We've talked about it as a safety measure.
We have pointed out that what they require on your car is taxed $200 on your fire arm.
Now we may see TRUE common sense !

In a move that gun rights advocates have been pushing for years, Congressman Matt Salmon (R-AZ) has proposed a bill to eliminate suppressors from the overbearing restrictions imposed by the National Firearms Act of 1934 (NFA). The bill is appropriately named the Hearing Protection Act.

“Suppressors significantly reduce the chance of hearing loss for anyone who enjoys the shooting sports,” Chris Cox, executive director of NRA’s Institute for Legislative Action.

“Despite common Hollywood-based misconceptions, the laws of physics dictate that no suppressor will ever be able to render gunfire silent. Suppressors are simply mufflers for firearms,” the American Suppressor Association wrote. “In addition to hearing protection, suppressors also mitigate noise complaints from those who live near shooting ranges and hunting lands.”
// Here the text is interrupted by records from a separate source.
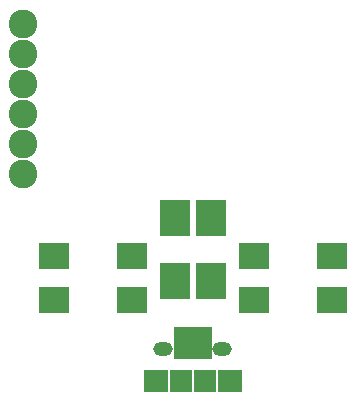
<source format=gts>
%TF.GenerationSoftware,KiCad,Pcbnew,4.0.5+dfsg1-4~bpo8+1*%
%TF.CreationDate,2017-10-06T16:53:46-03:00*%
%TF.ProjectId,treasure,74726561737572652E6B696361645F70,rev?*%
%TF.FileFunction,Soldermask,Top*%
%FSLAX46Y46*%
G04 Gerber Fmt 4.6, Leading zero omitted, Abs format (unit mm)*
G04 Created by KiCad (PCBNEW 4.0.5+dfsg1-4~bpo8+1) date Fri Oct  6 16:53:46 2017*
%MOMM*%
%LPD*%
G01*
G04 APERTURE LIST*
%ADD10C,0.254000*%
%ADD11R,2.045000X1.950000*%
%ADD12R,0.800000X2.750000*%
%ADD13O,1.650000X1.250000*%
%ADD14R,1.900000X1.950000*%
%ADD15R,2.600000X2.200000*%
%ADD16R,2.500000X3.100000*%
%ADD17C,2.432000*%
G04 APERTURE END LIST*
D10*
D11*
X145375500Y-123800000D03*
D12*
X148500000Y-120600000D03*
X147850000Y-120600000D03*
X147200000Y-120600000D03*
X149150000Y-120600000D03*
X149800000Y-120600000D03*
D13*
X151000000Y-121100000D03*
X146000000Y-121100000D03*
D11*
X151624500Y-123800000D03*
D14*
X147500000Y-123800000D03*
X149500000Y-123800000D03*
D15*
X136700000Y-113250000D03*
X143300000Y-113250000D03*
X136700000Y-116950000D03*
X143300000Y-116950000D03*
X153700000Y-113250000D03*
X160300000Y-113250000D03*
X153700000Y-116950000D03*
X160300000Y-116950000D03*
D16*
X150050000Y-115300000D03*
X150050000Y-110000000D03*
X146950000Y-110000000D03*
X146950000Y-115300000D03*
D17*
X134100000Y-93600000D03*
X134100000Y-96140000D03*
X134100000Y-98680000D03*
X134100000Y-101220000D03*
X134100000Y-103760000D03*
X134100000Y-106300000D03*
M02*

</source>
“Since day one, the goal of our association has been to remove suppressors from the NFA,” ASA President Knox Williams told “The Hearing Protection Act is the culmination of our efforts to enact pro-suppressor reform on both the state and federal levels.


Williams conceded the push to get the measure through Congress may be uphill, but is worth the fight.

“While we don’t expect the HPA to pass overnight, we are confident that our continued educational and outreach initiatives will ultimately lead to the passage of this critical legislation,” he said. “Its enactment will result in safer and more enjoyable shooting and hunting experiences for generations of sportsmen and women to come.”

Since 1934, the federal government has treated devices designed to muffle or suppress the report of firearms as Title II devices that required registration under the National Firearms Registration and Transfer Record and mandated transfers that included a $200 tax stamp.

“Instead, (if the bill passes) federal law would treat them as firearms which would allow suppressors to transfer through any regular federal firearms license holders to anyone not prohibited from possessing them after the buyer passes an FBI instant background check.”

Any suppressors bought after October 22, 2015 would be subject to a $200 refund for the current federal tax.